There's something very surreal and very wonderful about finding something you remember from a very long time ago in early childhood, and having memories of that time come flooding back. This has happened to me a few times now (mostly because of the internet). Sometimes they things you remember are even as good as you remember them being.

That happened to some extent when I watched The Mysterious Cities of Gold again at university. Some parts (like the butterflies on the approach to the New World, Tao's sadness at the destruction of the Solaris and the first time the Golden Condor flies) were as magnificant as I remember, but some bits seem a bit implausible now and I had forgotten just how destructive those kids were - just about every magnificent ancient treasure and building gets turned to rubble in their wake!

Speaking of MCOG - Oh wow, I just noticed that they're making a movie of it - awesome!

Why carbon credits are not like Catholic indulgences

July 18th, 2008

A few times now I've heard the meme comparing carbon offset credits to Catholic indulgences - where one can "buy one's way out of punishment". I think this argument is completely bogus and that the similarities are superficial at best.

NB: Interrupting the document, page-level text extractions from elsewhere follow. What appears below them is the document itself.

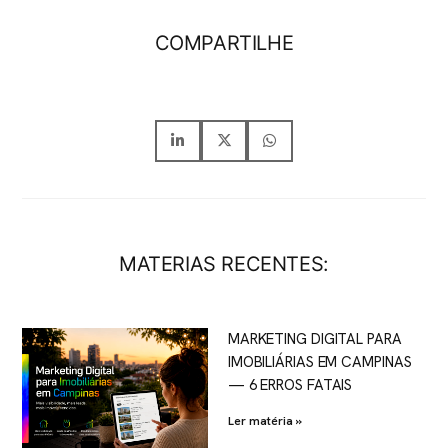
COMPARTILHE
MATERIAS RECENTES:
MARKETING DIGITAL PARA
IMOBILIÁRIAS EM CAMPINAS
— 6 ERROS FATAIS
Ler matéria »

Carbon offsetting is an economic solution to an economic problem. Many people want to live a more green life but don't want to change their habits to do so - many of the things that they want to buy or do (like air travel) don't have (more expensive) carbon-neutral equivalents. Perhaps such equivalents are possible but the demand isn't sufficient yet for them to be practical. But just like the invention of money made trades possible that were impractical with the barter system, carbon credits make it possible for some people to be carbon neutral without everybody having to be so at once.

The key here is that the aim of the exercise is to reduce the total amount of carbon dioxide in the atmosphere. Doing something which adds CO2 and something else which removes it is just as good as doing neither.

Sin, forgiveness and punishment don't work like that, though - doing one good deed doesn't (and shouldn't) make up for an unrelated sin of equivalent value, because (unlike CO2) the total amount of sin isn't a meaningful concept - everyone just cares about the sins that are made against them in particular.

Also, Carbon credits can have a measurable effect whereas it's impossible to be sure just how long you're going to spend in purgatory. So fraud is more difficult (though still possible - we do need to have some way of ensuring that the money spent on Carbon credits is actually being spent on what it is being purported to instead of being squandered and that that activity is having the desired effect).